When you return the lines below, go from the first through the line with "MOSTLY CLEAR. PATCHY FOG AFTER MIDNIGHT. LOW", keep them exact, and leave out every picture.

Start of Supplied information

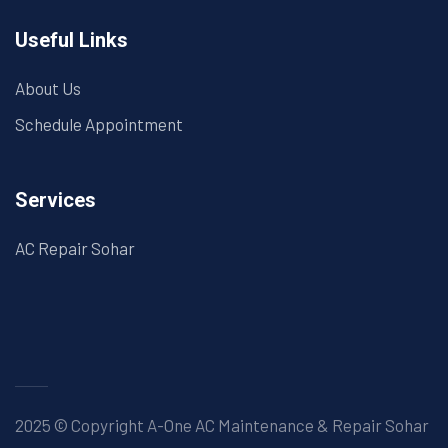
Useful Links
About Us
Schedule Appointment
Services
AC Repair Sohar
2025 © Copyright A-One AC Maintenance & Repair Sohar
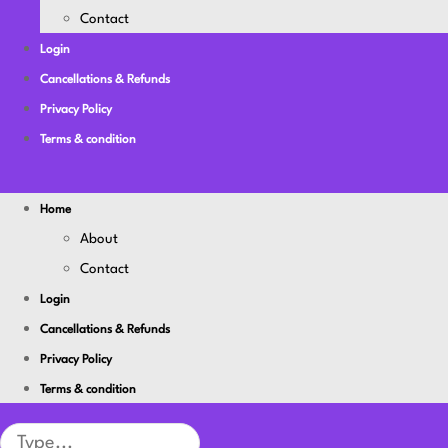
Contact
Login
Cancellations & Refunds
Privacy Policy
Terms & condition
Home
About
Contact
Login
Cancellations & Refunds
Privacy Policy
Terms & condition
Search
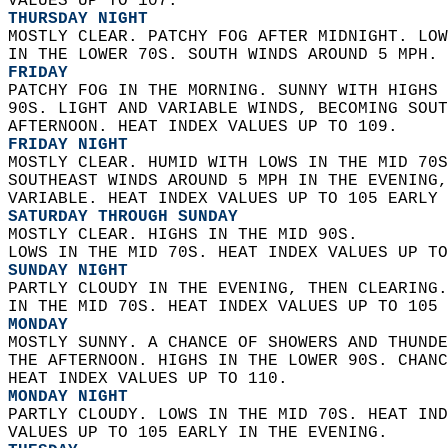
VALUES UP TO 107. 
THURSDAY NIGHT
MOSTLY CLEAR. PATCHY FOG AFTER MIDNIGHT. LOW
IN THE LOWER 70S. SOUTH WINDS AROUND 5 MPH. 
FRIDAY
PATCHY FOG IN THE MORNING. SUNNY WITH HIGHS 
90S. LIGHT AND VARIABLE WINDS, BECOMING SOUT
AFTERNOON. HEAT INDEX VALUES UP TO 109. 
FRIDAY NIGHT
MOSTLY CLEAR. HUMID WITH LOWS IN THE MID 70S
SOUTHEAST WINDS AROUND 5 MPH IN THE EVENING,
VARIABLE. HEAT INDEX VALUES UP TO 105 EARLY 
SATURDAY THROUGH SUNDAY
MOSTLY CLEAR. HIGHS IN THE MID 90S.  
LOWS IN THE MID 70S. HEAT INDEX VALUES UP TO
SUNDAY NIGHT
PARTLY CLOUDY IN THE EVENING, THEN CLEARING.
IN THE MID 70S. HEAT INDEX VALUES UP TO 105 
MONDAY
MOSTLY SUNNY. A CHANCE OF SHOWERS AND THUNDE
THE AFTERNOON. HIGHS IN THE LOWER 90S. CHANC
HEAT INDEX VALUES UP TO 110. 
MONDAY NIGHT
PARTLY CLOUDY. LOWS IN THE MID 70S. HEAT IND
VALUES UP TO 105 EARLY IN THE EVENING. 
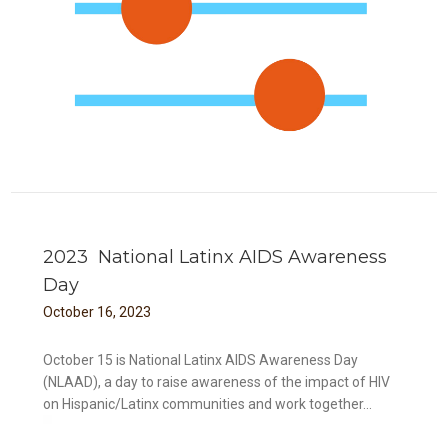
2023 National Latinx AIDS Awareness
Day
October
16
,
2023
October 15 is National Latinx AIDS Awareness Day
(NLAAD), a day to raise awareness of the impact of HIV
on Hispanic/Latinx communities and work together...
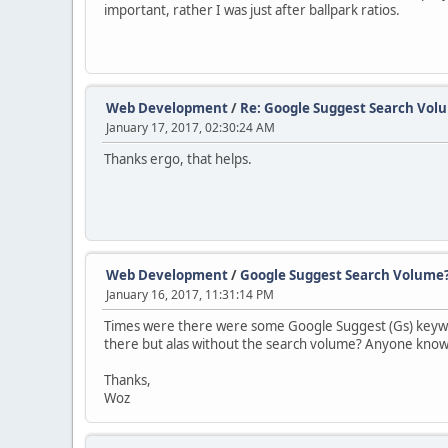
important, rather I was just after ballpark ratios.
Web Development
/
Re: Google Suggest Search Vol
January 17, 2017, 02:30:24 AM
Thanks ergo, that helps.
Web Development
/
Google Suggest Search Volume
January 16, 2017, 11:31:14 PM
Times were there were some Google Suggest (Gs) keyword
there but alas without the search volume? Anyone know
Thanks,
Woz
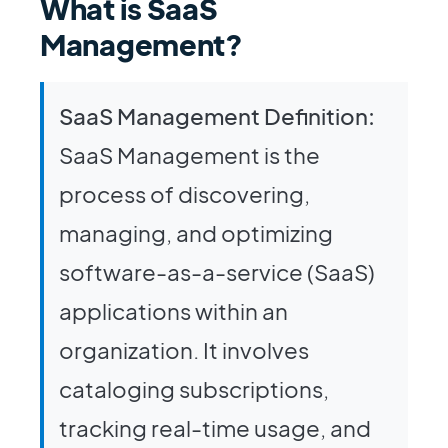
What is SaaS
Management?
SaaS Management Definition:
SaaS Management is the
process of discovering,
managing, and optimizing
software-as-a-service (SaaS)
applications within an
organization. It involves
cataloging subscriptions,
tracking real-time usage, and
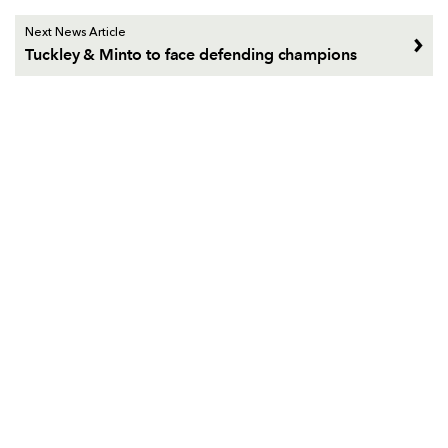
Next News Article
Tuckley & Minto to face defending champions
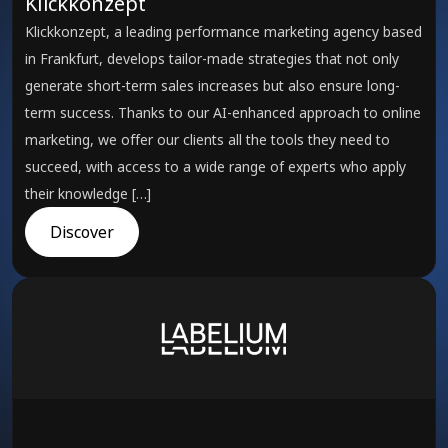
Klickkonzept
Klickkonzept, a leading performance marketing agency based
in Frankfurt, develops tailor-made strategies that not only
generate short-term sales increases but also ensure long-
term success. Thanks to our AI-enhanced approach to online
marketing, we offer our clients all the tools they need to
succeed, with access to a wide range of experts who apply
their knowledge […]
Discover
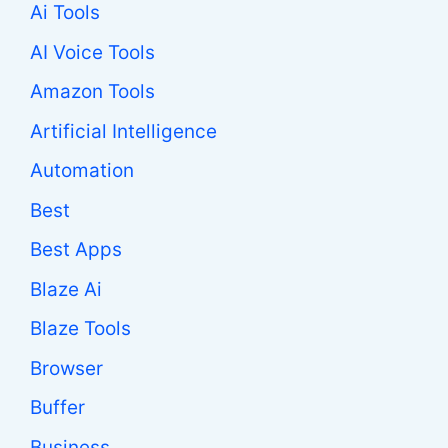
Ai Tools
AI Voice Tools
Amazon Tools
Artificial Intelligence
Automation
Best
Best Apps
Blaze Ai
Blaze Tools
Browser
Buffer
Business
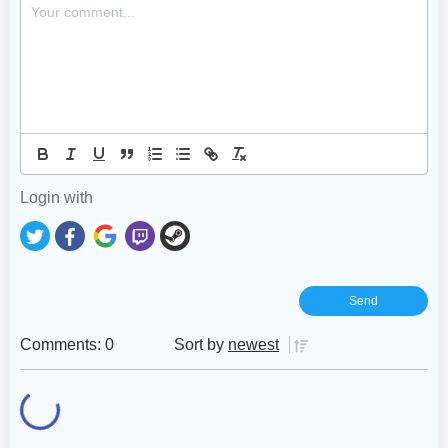
Login with
Comments: 0
Sort by
newest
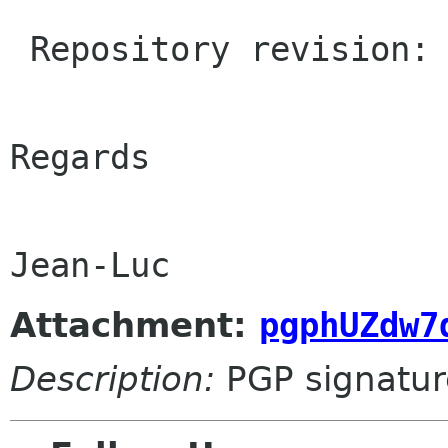
 Repository revision: 1.1964

Regards

Attachment:
pgphUZdw7
Description:
PGP signatur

End of Supplied information

● **Exercise answer**
Useful Links
About Us
Schedule Appointment
Services
AC Repair Sohar
2025 © Copyright A-One AC Maintenance & Repair Sohar
Contact
Login
Cancellations & Refunds
Privacy Policy
Terms & condition
Home
About
Contact
Login
Cancellations & Refunds
Privacy Policy
Terms & condition
Search
VALUES UP TO 107. 
THURSDAY NIGHT
MOSTLY CLEAR. PATCHY FOG AFTER MIDNIGHT. LOW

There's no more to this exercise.